ナルトとリーに挟まれ、鬱陶しいと声を上げながら二人を諌めるサクラの背を眺めつつ、惚れた弱みか、と内心で復唱する。
数歩先で歩くすらりとした背中からは強かでありつつも清楚な空気が漂い、時折煽ぐ団扇の風が後れ毛をふわりと揺らす。
そうしてそこから見える白い項は、等間隔で吊るされた提灯の朱い光りを受け橙に染まる。

確かに、惚れた弱みはあるかもしれんな。
サクラの色香を思い出し、くらくらしそうになる額を抑えつつふうと嘆息すれば自然と口が開く。

「本当に、苦労するな」

あまりにも端的な言葉の本当の意味は誰にも気づかれないだろう。
案の定テンテンは本当にねと目の前に背を眺めつつ苦笑いし、いのもそうよねと腕を組む。

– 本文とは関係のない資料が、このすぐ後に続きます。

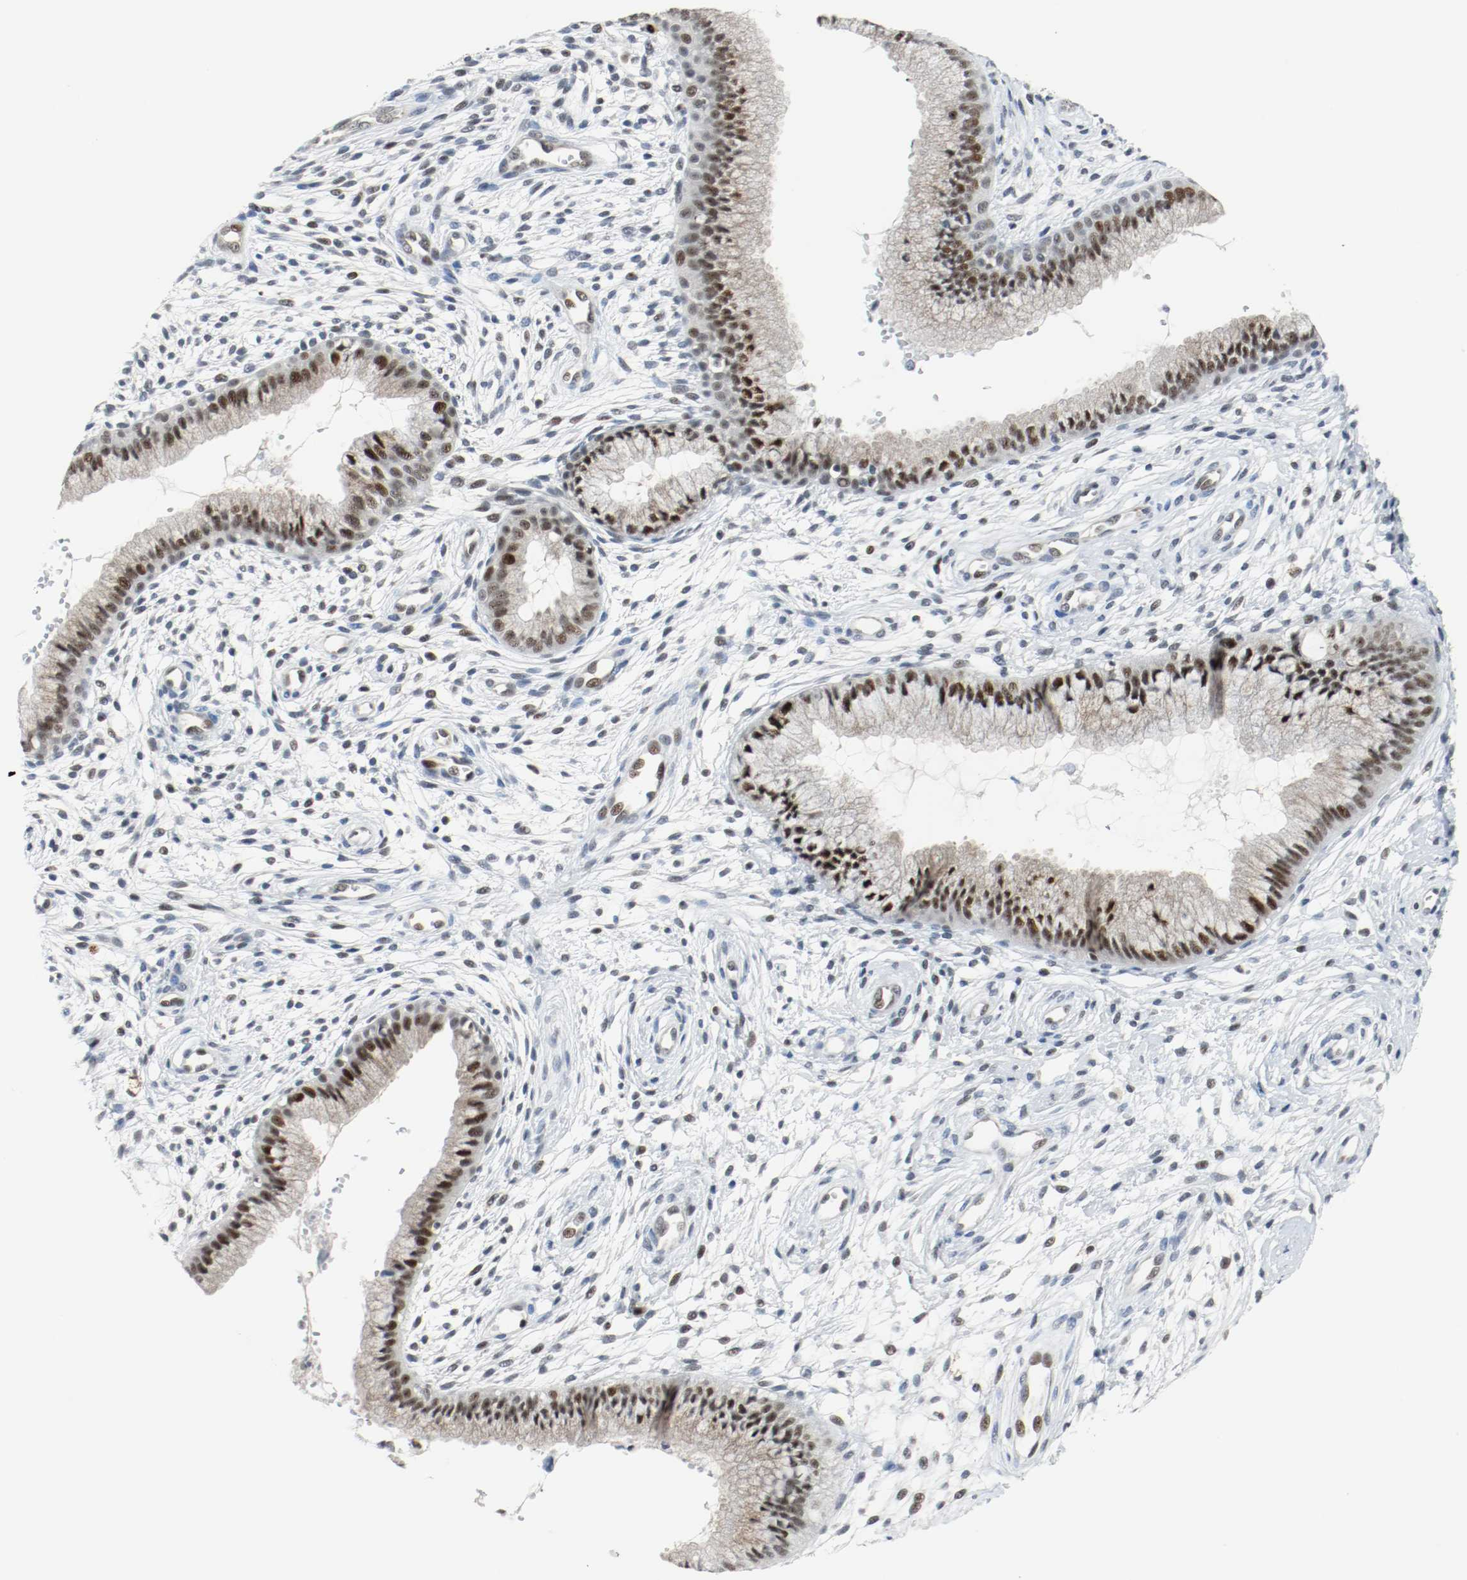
{"staining": {"intensity": "moderate", "quantity": ">75%", "location": "nuclear"}, "tissue": "cervix", "cell_type": "Glandular cells", "image_type": "normal", "snomed": [{"axis": "morphology", "description": "Normal tissue, NOS"}, {"axis": "topography", "description": "Cervix"}], "caption": "Immunohistochemical staining of unremarkable cervix displays medium levels of moderate nuclear staining in approximately >75% of glandular cells.", "gene": "ASH1L", "patient": {"sex": "female", "age": 39}}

「本当は頼りになるんだけど、サクラが絡むとちょっと鬱陶しいのよね」

いのの正直な気持ちに我愛羅もそうだなと返したところで、結局サクラに殴り飛ばされたナルトが遥か後方で地面に沈む。
あーあ。
呟くいのが額に手を当て、テンテンはやっぱりああなるかと頬を掻く。

「我愛羅くん!早く行きましょ!」

サクラの隣では顔を青くしたリーがナルトくううううん!!と叫んでおり、呼ばれたナルトはぐったりと地面に頭を突っ込んだまま動かない。
軽く背筋が凍る思いでそれを眺めていれば、再度サクラに名を呼ばれその隣に並ぶ。

「おい、あれは少しやりすぎだろう」
「いいのよあれぐらいで」

ふんとそっぽを向くサクラに吐息を吐きだし、リーに助けられるナルトを振り返れば袖を掴まれる。

「………」

顔は背けたまま、けれど少し不安げな空気が読み取れ我愛羅はしょうがない奴だと瞼を一度伏せる。

「サクラ」

周りには聞こえぬよう、隣にいるサクラにだけ聞こえる声量で名を呼べば、サクラはちらりと不安そうな瞳を向けてくる。
それに対し我愛羅は軽く目を細めた後、人の隙間を縫うようにするりとサクラに身を寄せ、そっと囁く。

「その浴衣、似合ってるぞ」

もたらされた賛辞に目を開けば、体を離した我愛羅が機嫌よさげに口の端を上げる。
それだけで不安を覚えた心は舞い上がり、天にも昇るような気になってくる。

「うふふ、知ってる」

満面の笑みと共にそう答えれば、我愛羅もそうかと頷き返す。
それだけで二人の空気は和やかになり、聞こえる喧騒も遠い世界のように感じてくる。

去年とは違い、皆で騒がしく過ごす夏の夜に視線を合わせ、二人はそっと笑みを交わした。


end






この後我愛羅くんはいのちゃんにジュースを驕ります。
サクラちゃんはまたかき氷を買って貰いニコニコしたり、我愛羅くんはナルトにしつこく強請られて仕方なくいか焼きなんかを驕ったり、リーくんと射的対決するんだと思います。